Geschichte wird gemacht

19.05.2013 18:32

 

Für mich war Geschichte früher nur ein lästiges Schulfach, das mir abverlangte, Daten und Fakten über Eroberer und Kriege auswendig zu lernen. Wirklich erlebt habe ich Geschichte erst viel später auf meinen Reisen durch Europa und Lateinamerika, wo ich Paläste und Mauern sah, die als versteinerte Zeugen alter Kulturen daran erinnerten, was  Menschen im Laufe der Jahrtausende zustande gebracht haben. Erst dadurch begriff ich, dass Geschichte viel mehr ist als eine Ansammlung von Daten und Fakten.

Auch in unserer Stadt können wir überall Geschichte entdecken. Kürzlich habe ich das Haus in der Gräfestrasse 40 bewusst wahrgenommen und mich gefragt, welche Geschichte seine monumentale Fassade wohl erzählt. Dabei bin ich auf den adeligen und sehr anerkannten Augenarzt und Direktor der Augenabteilung der Charité, Albrecht von Gräfe, gestoßen, nach dem auch die Straße benannt wurde. Möglicherweise ließ er dieses Wohngebäude für seine Frau, die aus einer dänischen Adelsfamilie stammte, errichten.

Die Werner-Düttmann-Siedlung, die genau gegenüber dieses prachtvollen Hauses der Gründerzeit (1900-1920) liegt, spiegelt den Zeitgeist einer anderen, jüngeren Geschichte wieder, die in ihrer Architektur die Sicht der Menschen der Nachkriegsmoderne zeigt. Klare Strukturen, praktisch aufgeteilte und hell anmutende Wohnungen, die 1981- 82 als Gesamtkonzept entwickelt und gebaut wurden, bilden architektonisch einen gelungener Beitrag zu menschenfreundlichem und dennoch preisgünstigem Wohnen.

Mit dem Projekt „Dufte- Unternehmungen in der Berliner Luft haben wir begonnen, uns mit den Anwohnern der Werner-Düttmann-Siedlung auf Spurensuche der Geschichte zu begeben. Große Parkanlagen wie zum Beispiel der Tiergarten und die vielen Jagdschlösser im Berliner Forst zeugen von einer Stadtgeschichte, die sich mit Pracht und Wohlstand schmücken konnte. Viele Straßenzüge und Gebäude aus der kaiserlich - kurfürstlichen Zeit Wilhelms des Großen (I) sind noch erhalten und tausende von Linden aus jener Zeit verbreiten im Frühjahr noch immer den besonderen Duft der Berliner Luft. Dass Berlin mit 30.000 Arten (Pflanzen und Tiere) auch die artenreichste Hauptstadt Europas ist, lernen wir ganz nebenbei. Unsere Unternehmungen planen und recherchieren wir gemeinsam jeden Dienstag im Nachbarschaftstreff am Düttmann-Platz, damit wir uns an den Wochenenden auf Spurensuche begeben können.

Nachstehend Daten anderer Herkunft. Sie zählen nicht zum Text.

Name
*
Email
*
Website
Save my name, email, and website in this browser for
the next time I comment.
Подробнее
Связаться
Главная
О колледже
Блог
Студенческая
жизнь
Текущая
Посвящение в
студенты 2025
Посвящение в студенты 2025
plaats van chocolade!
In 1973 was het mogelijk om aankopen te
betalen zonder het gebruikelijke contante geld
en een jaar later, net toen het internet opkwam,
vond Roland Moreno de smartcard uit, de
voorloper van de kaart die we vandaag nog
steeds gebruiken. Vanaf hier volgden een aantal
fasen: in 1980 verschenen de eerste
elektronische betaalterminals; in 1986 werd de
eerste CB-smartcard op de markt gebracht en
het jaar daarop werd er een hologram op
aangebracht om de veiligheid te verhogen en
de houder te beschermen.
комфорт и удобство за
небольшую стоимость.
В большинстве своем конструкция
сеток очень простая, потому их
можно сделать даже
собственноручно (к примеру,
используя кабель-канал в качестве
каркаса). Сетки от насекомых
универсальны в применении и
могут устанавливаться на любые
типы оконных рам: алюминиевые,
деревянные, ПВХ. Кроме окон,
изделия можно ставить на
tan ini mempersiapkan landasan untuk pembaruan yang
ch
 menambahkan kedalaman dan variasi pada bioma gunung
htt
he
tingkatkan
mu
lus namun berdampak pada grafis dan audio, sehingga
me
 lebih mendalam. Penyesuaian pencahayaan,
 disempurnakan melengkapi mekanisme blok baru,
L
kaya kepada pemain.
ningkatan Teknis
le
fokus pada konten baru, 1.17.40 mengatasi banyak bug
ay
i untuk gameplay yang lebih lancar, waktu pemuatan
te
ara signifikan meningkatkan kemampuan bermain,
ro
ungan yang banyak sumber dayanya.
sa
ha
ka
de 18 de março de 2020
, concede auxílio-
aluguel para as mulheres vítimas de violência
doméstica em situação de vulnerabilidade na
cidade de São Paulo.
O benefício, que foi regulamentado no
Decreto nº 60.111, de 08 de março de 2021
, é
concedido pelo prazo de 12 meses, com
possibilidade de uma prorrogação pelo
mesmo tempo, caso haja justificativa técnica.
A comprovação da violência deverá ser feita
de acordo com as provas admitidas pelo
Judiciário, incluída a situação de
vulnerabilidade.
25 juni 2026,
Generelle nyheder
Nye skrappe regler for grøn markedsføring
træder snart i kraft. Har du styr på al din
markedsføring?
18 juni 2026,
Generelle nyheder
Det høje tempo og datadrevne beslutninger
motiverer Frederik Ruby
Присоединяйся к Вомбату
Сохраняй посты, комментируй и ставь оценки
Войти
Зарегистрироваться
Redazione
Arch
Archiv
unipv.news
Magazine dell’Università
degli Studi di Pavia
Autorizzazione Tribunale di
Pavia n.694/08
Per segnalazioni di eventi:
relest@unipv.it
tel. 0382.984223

Auf dem Programm steht unter anderem auch ein Parlamentsbesuch, der uns hautnah erleben lässt, wie und wo in dieser Stadt und in Deutschland Politik gemacht wird. Bei schönem Wetter zieht es uns in die Parkanlagen und Naherholungsgebiete. Der Treptower Park mit seinen gigantischen Denkmälern aus der russischen Besatzungszeit oder der Wannsee, der nicht nur ein wundervoller Erholungsort ist, sondern auch Zeugnisse des Grauens der NS-Zeit aufweist, lassen uns die Vielfalt der Geschichte Berlins erleben.

Wir, Ullrich Wagner und Catharina Schmeer, würden uns sehr freuen, wenn Sie uns bei den Dufte-Unternehmungen in der Berliner Luft, die bis Ende des Jahres an jedem Wochenende stattfinden, begleiten könnten.